Pre-selection just means preparation. For example, putting a laser through some beam splitters, adjusting relative phases of the waves with mirrors, and so on before you make your weak measurement.
Post-selection is where you make a strong measurement. This can be done with more beam splitters to combine things back together, for example, and using cameras and photo diodes to make sure that the final result is what you are looking for.
In quantum mechanics, all measurement, indeed all reality and experience (what Vaidman called elements of reality), exists within the context of pre- and post-selection.
In a typical experiment, post-selecting in weak measurement means making sure a large number of particles in a row meet a particular criteria. This ends up being like flipping a coin over and over and only using the results if you get heads 20 times in a row. The events are very rare. Thankfully, we can produce many particles pretty easily.
Now, let us, for the sake of understanding, assume that the MWI is true. In the Two Vector formulation of quantum mechanics, this means we exist as a wavefunction evolving both forwards and backwards in time. In other words, we evolve forwards from pre-selection and backwards from post-selection. This ensures that quantum mechanics is time symmetric.
Now, when we make a weak measurement at some time, that weak measurement samples that wavefunction, across all the worlds that exist between pre- and post-selection. These worlds are, of course, not really separate. It is only our experience that is separate. There is no actual splitting of worlds going on. That is just a conceptual notion for the dividing of our experience into more and more worlds.
When we make a weak measurement on a particle, we can sometimes get counter-intuitive results. For example, we have the three box paradox. In this paradox, a particle is in a box A and a box B with certainty such that if we look in box A will be sure to find it and if we look in box B we will also be sure to find it. If, however, we look in both A and B simultaneously, we won’t find it.
If you see the particle as a wave, this is not really difficult to interpret. What you have is a wavefunction that has a positive spike in box A, a positive spike at B, and a negative spike at C. Waves can do that even though we feel like particles shouldn’t be able to.

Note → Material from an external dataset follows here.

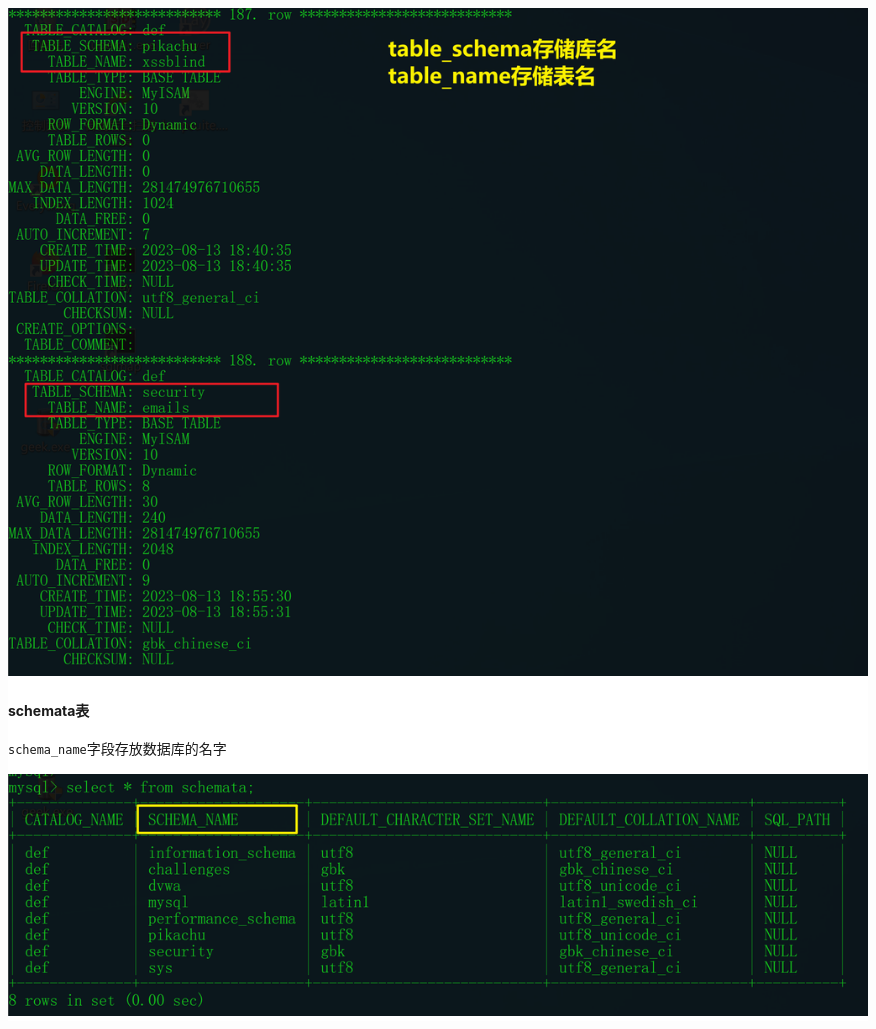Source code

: ![image-20230814210508460](./Pikachu%E9%9D%B6%E5%9C%BA.assets/image-20230814210508460.png)

#### schemata表

`schema_name`字段存放数据库的名字

![image-20230814211150506](./Pikachu%E9%9D%B6%E5%9C%BA.assets/image-20230814211150506.png)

I think we run into trouble, however, if we start to say: this is happening in the world where the particle is in A and this is happening in the world where the particle is in B. Or, there is just one world where the particle is in A and the vacuum somehow created two opposite particles so that one could be in B and the other in C. That doesn’t make a lot of sense. Splitting the worlds only makes sense if we talk about human experience, meaning strong measurements. Otherwise, there is no split, no multiple worlds, but one world containing one wavefunction.
What the weak measurements actually tell us is the shape of the wavefunction for a particular pre- and post-selected reality. So, it lets us peek at the wavefunction which, you can think of as multiple parallel realities, but in truth they are all one reality.
In the MWI, parallel realities are only defined by a diverging history of strong measurements. Weak measurements can agree with those measurements but they may not. In the cases where they don’t, we cannot define a set of strong measurements, and therefore a set of parallel worlds, that would allow us to describe what the weak measurements are measuring as parallel realities. Instead, the weak measurements are letting us peak at what reality looks like when it is not split, which can be a very different kind of existence from our everyday experience.